Records for this exercise.
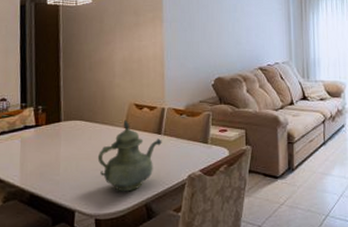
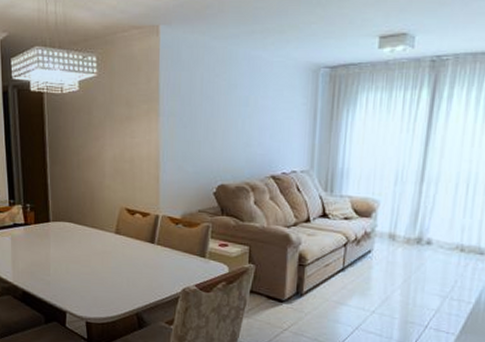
teapot: present [97,119,162,192] -> none [87,225,155,299]

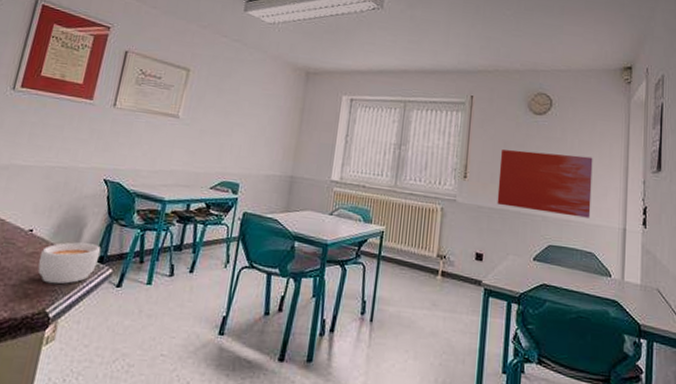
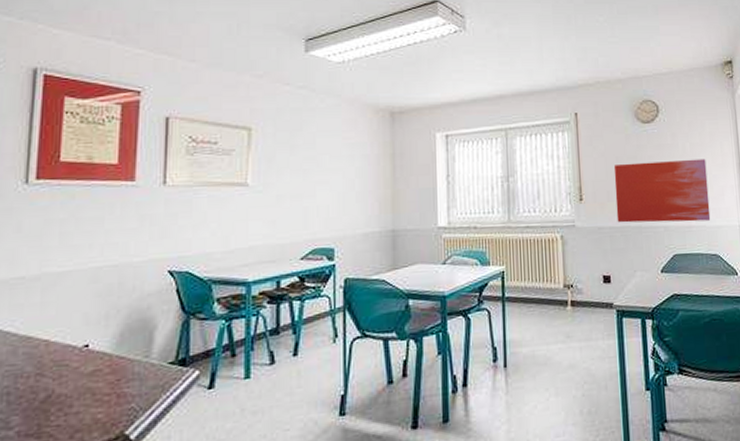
coffee cup: present [37,242,101,284] -> none [105,346,181,402]

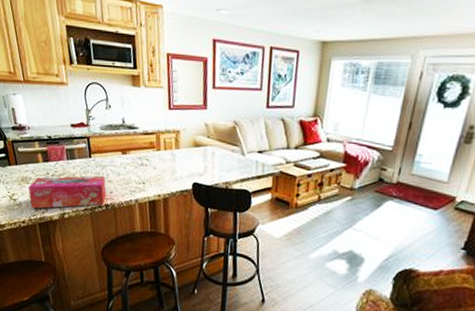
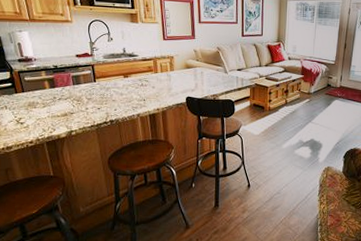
tissue box: present [28,175,107,209] -> none [35,96,111,130]

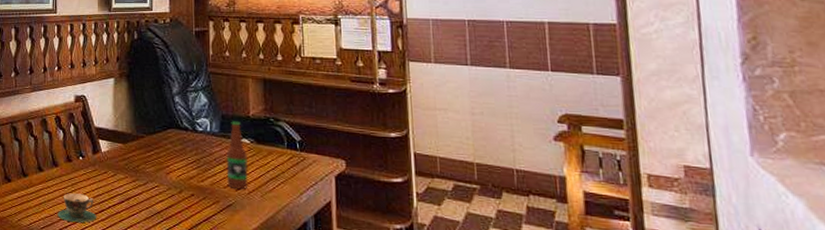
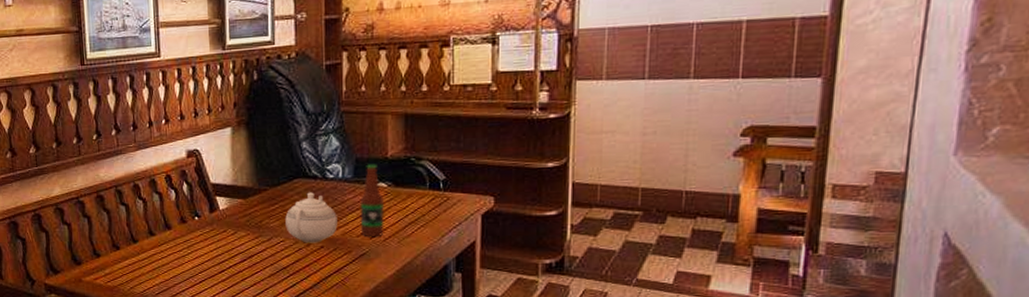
teacup: present [57,193,97,223] -> none [173,256,217,285]
teapot: none [160,142,206,191] -> present [285,192,338,243]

Task to carry out. Starting at the line in the records above that contains "teacup: present [57,193,97,223]", output every line up to and including the last one, with nothing added.

Response for this exercise.
teacup: present [57,193,97,223] -> none [173,256,217,285]
teapot: none [160,142,206,191] -> present [285,192,338,243]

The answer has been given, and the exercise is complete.